The marital bond should be portrayed by parents as something sacred, meaning that boys and girls learn respect for the opposite sex in light of their anticipated marriage. My son should learn to anticipate all the things he will one day share with his wife, and this same realization should result in the appropriate level of respect he should give to girls who may one day be someone else's wife.

3. Don't be crude, but do be frank. As a child, I was told that babies are created when a mommy and daddy "love" each other enough to create one. That being the extent of the conversation, I spent my early elementary school years trying hard to avoid "liking" a girl too much, lest she end up pregnant!

Parents should not only talk openly with their children about sex as a gift, but they should be accurate in describing what exactly sex is. This doesn't mean using crude language, or going into graphic detail with your six-year old. It does, however, mean clearly stating that sex is a physical activity. The conversation might even sound like this:

God designed a man's body and a woman's body so that they fit together. When this fit happens, it creates a really, really good feeling that God intended a husband and wife to feel for each other. God also created our bodies in such a way that when a man and woman have sex, their bodies together can make a third body, which is where babies come from.
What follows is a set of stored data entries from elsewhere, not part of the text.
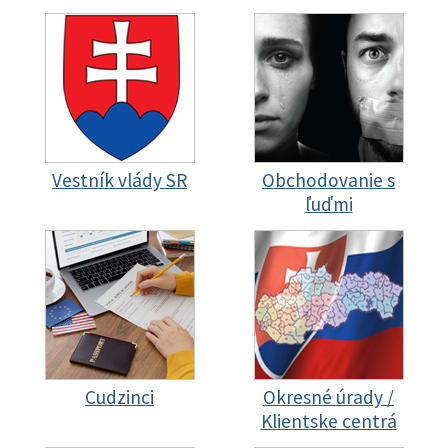
Vestník vlády SR
Obchodovanie s
ľuďmi
Cudzinci
Okresné úrady /
Klientske centrá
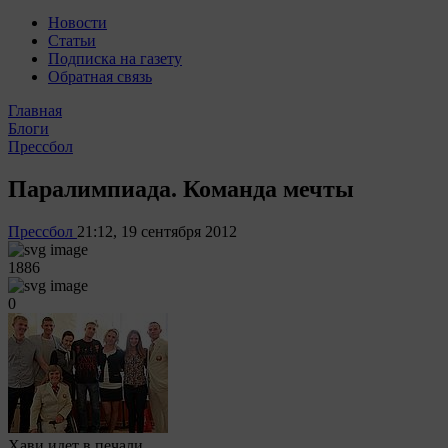
Новости
Статьи
Подписка на газету
Обратная связь
Главная
Блоги
Прессбол
Паралимпиада. Команда мечты
Прессбол
21:12, 19 сентября 2012
1886
0
Хави идет в печали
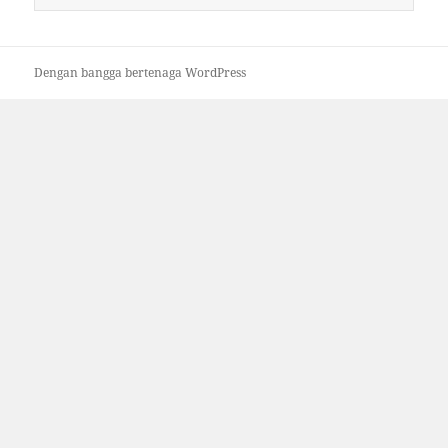
untuk:
Dengan bangga bertenaga WordPress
A conversation like this isn't crude, but it is clear enough that a young child can understand what "sex" is. Such knowledge is not only useful for sex education, but also in the context of certain theological discussion. How can a young child actually believe in the virgin birth if he or she doesn't know what a "virgin" is? Contrary to the "sanitized" Sunday School definition of the term, a "virgin" is not neccesarily an unmarried woman! The present culture no longer allows for such a shallow understanding of this term.

Rest assured, if your kids first hear about sex from the culture, it will likely be crude. Our conversations about this subject don't have to be crude, but if our children are going to be properly equipped, they do have to be clear.

4. Parents should set the example for their kids regarding sex. Obviously, this statement is not intended to mean what it could mean! There are certain actions between husband and wife that without question should remain in the bedroom. Nevertheless, what happens in the bedroom often spills over into the other rooms of the house. In practical terms, this means that children should see mom and dad holding hands, hugging, kissing, flirting with each other, chasing each other around the house, and generally enjoying each other's company. Frankly, for this to happen in front of the kids with authenticity, mom and dad need to have a great sex life.

Young boys should be aware that dad is attracted to mom, and to mom alone! They should see in dad the sexual rewards that come from years of fidelity to one woman. By contrast, young girls should witness mom enjoying the kiss, the touch, the flirting. Once married, a woman should never hesitate to express herself in this way to her husband, and young girls will be much more likely to enjoy this good gift of God as married women, if a strong Biblical precedent is set by mom! Sure, from time to time kids will retch at watching mom and dad in this way, but isn't that part of the fun?

Perverted forms of sex abound in our culture. And as is the case with most other social issues, the problem isn't sex. The problems are the perverted forms of sex. Our children need a healthy, God-centered, Biblical model of sexuality, and they need it sooner than other children have in the past. If they don't get it from us, they will get the alternate version from someplace else.